Try Something Old For A Change

Well it appears that real people using the web are finally getting a stronger say than webmasters tricking search engines into sending visitors their way.

A little over two weeks ago, on October 16, Google posted this article on the Webmaster Central Blog:

“A new tool to disavow links”

The article tells webmasters how they can ‘disavow’ those pesky telltale links they can’t seem to shake that inform Google’s “spiders” (programs that “crawl” a website and report back to Google whether you’ve been naughty or nice) that your web site has been hanging out with shady characters.

Tsk, tsk…

If your business has been reliant on SEO for leads, you may be all too aware of and smarting from recent “Google Slaps”, in the search giant’s quest to “clean up the wild, wild west” of the old internet days.

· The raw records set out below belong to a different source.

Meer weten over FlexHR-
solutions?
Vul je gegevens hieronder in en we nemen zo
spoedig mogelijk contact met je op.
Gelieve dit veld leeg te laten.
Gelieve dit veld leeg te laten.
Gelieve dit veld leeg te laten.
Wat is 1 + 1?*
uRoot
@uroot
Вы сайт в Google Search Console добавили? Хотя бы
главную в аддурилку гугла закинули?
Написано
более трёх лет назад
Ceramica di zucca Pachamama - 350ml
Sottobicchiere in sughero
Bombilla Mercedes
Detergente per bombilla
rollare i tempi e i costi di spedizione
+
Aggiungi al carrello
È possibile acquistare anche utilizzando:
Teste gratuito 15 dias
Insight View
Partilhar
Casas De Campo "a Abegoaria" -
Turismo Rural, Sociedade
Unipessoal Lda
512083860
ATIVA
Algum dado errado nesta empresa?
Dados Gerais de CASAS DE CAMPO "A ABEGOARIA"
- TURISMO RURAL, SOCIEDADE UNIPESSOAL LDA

Whether you rely on search or not, what all this means, ironically is that good ol’ trust based advertising, marketing and leadership wins the day. But you have to be smart about it…

You can’t be like everybody else. You need to be different, in a good way.

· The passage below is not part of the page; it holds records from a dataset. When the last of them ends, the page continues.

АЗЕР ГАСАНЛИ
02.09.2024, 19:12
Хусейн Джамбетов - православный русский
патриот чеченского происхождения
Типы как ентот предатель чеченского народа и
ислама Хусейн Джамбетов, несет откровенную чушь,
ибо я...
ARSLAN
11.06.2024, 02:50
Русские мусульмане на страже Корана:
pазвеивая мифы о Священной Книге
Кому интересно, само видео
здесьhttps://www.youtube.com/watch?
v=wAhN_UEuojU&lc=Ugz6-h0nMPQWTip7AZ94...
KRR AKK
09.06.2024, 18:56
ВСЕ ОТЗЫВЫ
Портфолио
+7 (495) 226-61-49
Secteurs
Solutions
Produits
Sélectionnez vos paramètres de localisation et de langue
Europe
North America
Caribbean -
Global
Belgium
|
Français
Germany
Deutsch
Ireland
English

So, what really sets your business apart? That gives unmistakable reason to your prospect to do business with you over every alternative out there? It might be product or service, or it might be in relationship with prospects and customers.

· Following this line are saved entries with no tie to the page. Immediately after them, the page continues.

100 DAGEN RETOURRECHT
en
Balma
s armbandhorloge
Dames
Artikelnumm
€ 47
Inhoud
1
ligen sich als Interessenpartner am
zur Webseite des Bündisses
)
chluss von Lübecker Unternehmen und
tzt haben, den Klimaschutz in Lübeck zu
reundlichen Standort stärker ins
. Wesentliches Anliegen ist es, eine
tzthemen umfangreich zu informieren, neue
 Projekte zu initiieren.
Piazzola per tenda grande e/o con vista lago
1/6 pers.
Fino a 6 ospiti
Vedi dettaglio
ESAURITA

Let’s not underestimate the power of relationship. But it could also be in your sales process. A superior marketing system in terms of complexity and effectiveness may be enough to outmaneuver inevitable knockoffs.

Example: “Gold by the Inch”, a business opportunity for people interested in additional income they could earn over weekends, had one of the longest running and extremely profitable TV infomercials, something like eight years if I recall correctly.

According to Dan Kennedy who consulted on the campaign, there were plenty of would-be knock-offs which often kill a business deriving leads from an infomercial, but what kept them running was a complex multi-step multi-media campaign behind the scenes that competitors wouldn’t or couldn’t overcome.

Are you relying on a single hit selling system? One media? One step, then done and on to the next?

Or do you have a well designed set of steps in a variety of media over time that allows your prospect to feel like she is buying rather than being sold something?

And one of those media could be a simple oldfashioned phone call. In person.

After all, people generally prefer to buy from people.  Especially those they are familiar with.